> Opdrachteisen
1. Vanaf welk jaar schrijft de ik-figuur in het tekstfragment over taal en schrijven weblogs?
2. Zet het tekstfragment over taal en schrijven voort na de laatste zin.

::: Tekstfragment :::

Ik heb altijd wel wat met onze taal gehad. Dat moet wel als je schrijft, anders schrijf je niet, om het maar eens op zijn Cruijffiaans te zeggen. Ik heb geen bijzondere achtergrond op het terrein van de Nederlandse taal, maar het ligt me gewoon wel. Laat ik het zo maar noemen, in alle bescheidenheid, ahum. We hadden een moeder met een zeer goed taalgevoel en het taalonderwijs in de jaren zestig was nog zeer gedegen. Beide vormden blijkbaar een solide fundament. Als kind schreef ik al. Losse stukjes en verhaaltjes, geïllustreerd met mijn eigen tekeningen. Ik had prima cijfers op school voor de Nederlandse taal, maar drie klassen HAVO en een MTS is nog lang geen VWO of Gymnasium. Ik heb dat een beetje gecompenseerd door veel te lezen. Wel met het ‘echte’ werk, van Reve tot Kerouac en van Vestdijk tot Conrad. Daarnaast vergaarde ik geleidelijk ook wat kennis over vertelperspectief, plot, syntax, semantiek, ritme, redactie, enzovoort. Helemaal ‘van de straat’ ben ik dus ook weer niet. Sinds de komst van internet is het lezen te veel op de achtergrond geraakt en dat is jammer. Maar schrijven ben ik blijven doen. Vooral reisdagboekjes, vanaf 2008 weblogs en misschien ooit een ‘echt’ boek.

::: Vastgelegde gegevens :::

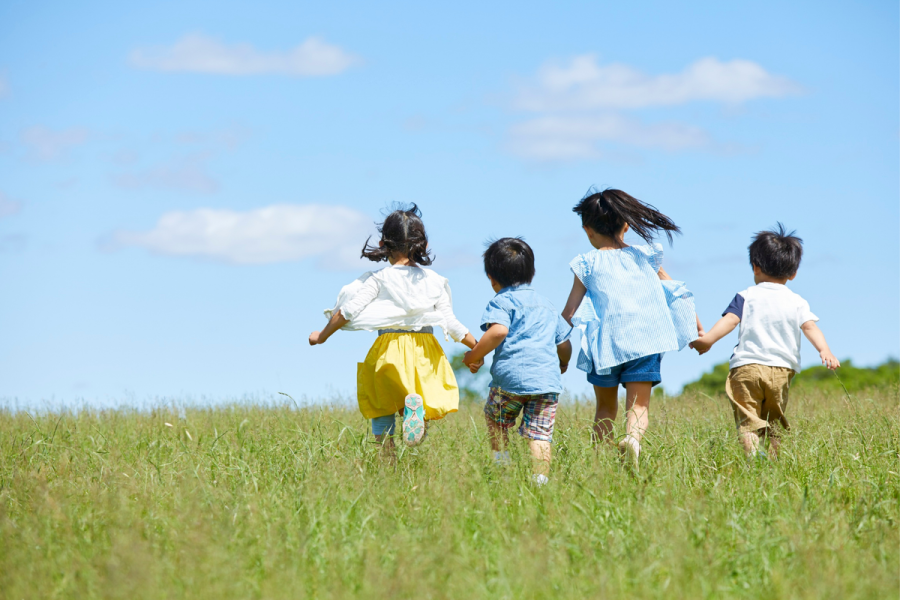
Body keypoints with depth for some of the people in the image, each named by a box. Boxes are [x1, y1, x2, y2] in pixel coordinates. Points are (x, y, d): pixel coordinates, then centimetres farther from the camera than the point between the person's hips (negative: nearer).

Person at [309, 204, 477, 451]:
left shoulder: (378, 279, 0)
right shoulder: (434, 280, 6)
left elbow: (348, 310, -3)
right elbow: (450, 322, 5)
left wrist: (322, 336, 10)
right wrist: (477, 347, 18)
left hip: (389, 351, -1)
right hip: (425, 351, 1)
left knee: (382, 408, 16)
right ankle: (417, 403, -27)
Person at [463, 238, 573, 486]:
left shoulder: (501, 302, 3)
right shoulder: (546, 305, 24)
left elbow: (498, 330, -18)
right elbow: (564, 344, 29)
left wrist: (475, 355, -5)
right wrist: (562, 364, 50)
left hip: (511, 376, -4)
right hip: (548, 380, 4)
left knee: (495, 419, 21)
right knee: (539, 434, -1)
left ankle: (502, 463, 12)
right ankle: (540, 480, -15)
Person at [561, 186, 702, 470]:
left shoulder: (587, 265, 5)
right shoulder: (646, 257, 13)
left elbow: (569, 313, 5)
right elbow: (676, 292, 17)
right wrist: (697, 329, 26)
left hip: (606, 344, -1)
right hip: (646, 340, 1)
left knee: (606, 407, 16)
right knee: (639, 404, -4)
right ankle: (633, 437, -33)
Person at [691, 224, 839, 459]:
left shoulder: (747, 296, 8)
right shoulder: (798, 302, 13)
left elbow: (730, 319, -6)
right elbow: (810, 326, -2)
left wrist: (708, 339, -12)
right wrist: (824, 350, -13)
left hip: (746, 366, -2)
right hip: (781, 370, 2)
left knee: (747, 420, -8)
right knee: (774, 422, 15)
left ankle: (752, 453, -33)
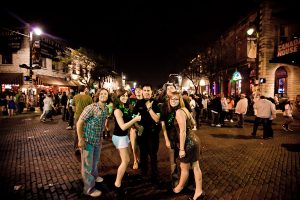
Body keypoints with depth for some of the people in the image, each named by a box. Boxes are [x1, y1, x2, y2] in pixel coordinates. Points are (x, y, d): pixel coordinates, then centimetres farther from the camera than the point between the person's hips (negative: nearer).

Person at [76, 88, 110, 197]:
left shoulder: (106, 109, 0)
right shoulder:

:::
::: Vastgelegde gegevens :::

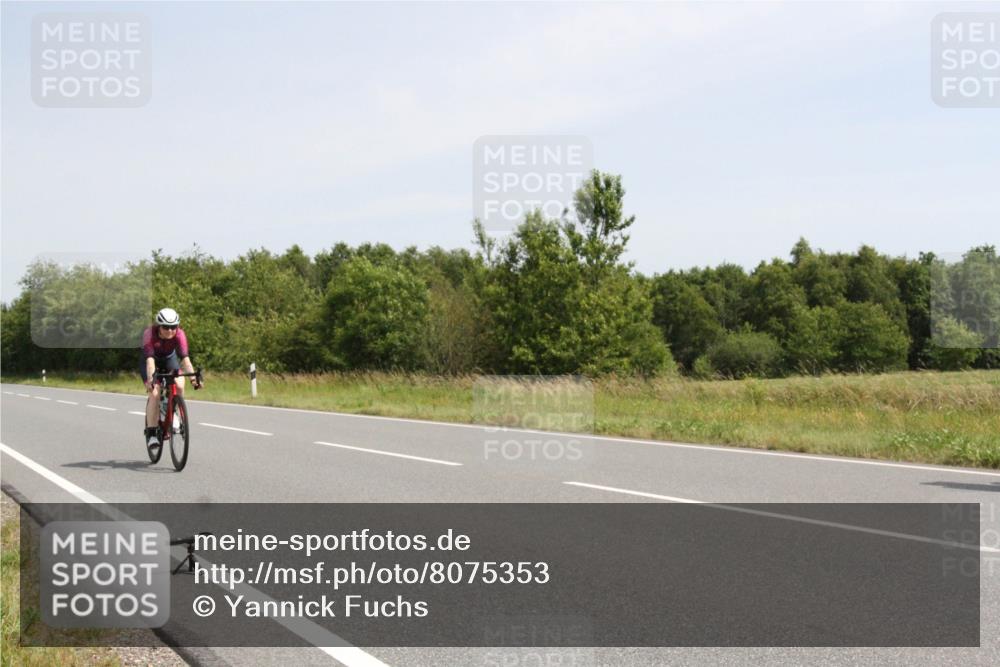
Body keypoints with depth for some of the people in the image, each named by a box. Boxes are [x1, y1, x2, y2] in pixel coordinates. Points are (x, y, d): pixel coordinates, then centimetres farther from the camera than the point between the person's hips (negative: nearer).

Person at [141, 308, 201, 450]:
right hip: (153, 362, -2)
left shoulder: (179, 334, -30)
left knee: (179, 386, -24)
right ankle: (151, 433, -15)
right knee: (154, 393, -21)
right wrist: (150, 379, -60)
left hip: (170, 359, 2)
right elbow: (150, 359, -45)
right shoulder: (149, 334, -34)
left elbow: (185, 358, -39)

:::

> Antwoorden per onderdeel
1. Vanaf 2008.

2.
Mijn vrouw J. heeft van nature ook een goed gevoel voor het gesproken en geschreven woord. Ze beheerst, vooral mondeling, enkele talen redelijk tot zeer goed. Ze wist zich ooit binnen een paar maanden heel behoorlijk Bahasa Indonesia eigen te maken. Daar hebben we ooit, ter plaatse, bijzonder veel plezier van gehad. Met name dat gezeur van irritante Javaanse ventjes die je van alles en nog wat willen aansmeren wist ze in hun eigen taal met charme te pareren. Chapeau.


Ze kan ook erg goed dialecten nadoen, nota bene zelfs buitenlandse. We liepen ooit eens op een strand in de buurt van Lulworth. Ja, zo heet het echt. Het ligt in Zuid-Engeland aan de schitterende Dorset Heritage Coast, zoek het maar op. Ze raakte daar op het strand aan de praat met een ‘local’. Ze speldde hem op de mouw dat ze uit Basingstoke kwam, ten zuidwesten van Londen. Zo spraken ze nog wat verder en na verloop van tijd verklapte J. toch maar dat ze een Nederlandse was. De man kon het bijna niet geloven. Een mooi compliment en een leuk voorbeeld hoe goed ze kan ‘imiteren’.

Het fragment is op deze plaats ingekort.